# WHAT YOU NEED TO DO:
Report how many of the lines below contain the string "images", treating uppercase and lowercase as different. Give only the number.

# Stored data entries:
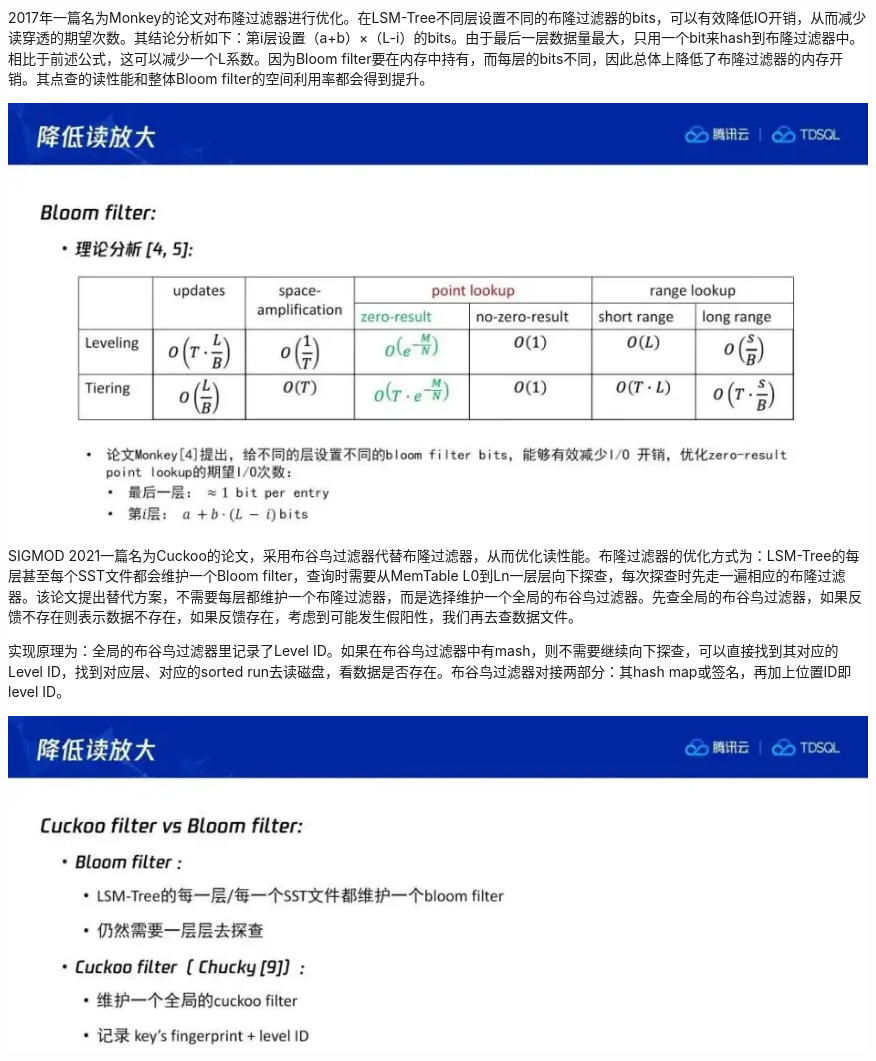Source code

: 2017年一篇名为Monkey的论文对布隆过滤器进行优化。在LSM-Tree不同层设置不同的布隆过滤器的bits，可以有效降低IO开销，从而减少读穿透的期望次数。其结论分析如下：第i层设置（a+b）×（L-i）的bits。由于最后一层数据量最大，只用一个bit来hash到布隆过滤器中。相比于前述公式，这可以减少一个L系数。因为Bloom filter要在内存中持有，而每层的bits不同，因此总体上降低了布隆过滤器的内存开销。其点查的读性能和整体Bloom filter的空间利用率都会得到提升。

![img](..\images\LSM_Compact_Strategy_twoBasic-降低读放大.png)


SIGMOD 2021一篇名为Cuckoo的论文，采用布谷鸟过滤器代替布隆过滤器，从而优化读性能。布隆过滤器的优化方式为：LSM-Tree的每层甚至每个SST文件都会维护一个Bloom filter，查询时需要从MemTable L0到Ln一层层向下探查，每次探查时先走一遍相应的布隆过滤器。该论文提出替代方案，不需要每层都维护一个布隆过滤器，而是选择维护一个全局的布谷鸟过滤器。先查全局的布谷鸟过滤器，如果反馈不存在则表示数据不存在，如果反馈存在，考虑到可能发生假阳性，我们再去查数据文件。

实现原理为：全局的布谷鸟过滤器里记录了Level ID。如果在布谷鸟过滤器中有mash，则不需要继续向下探查，可以直接找到其对应的Level ID，找到对应层、对应的sorted run去读磁盘，看数据是否存在。布谷鸟过滤器对接两部分：其hash map或签名，再加上位置ID即level ID。

![图片](..\images\LSM_Compact_Strategy_twoBasic-降低读放大1.png)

# FINISHED TASK:
2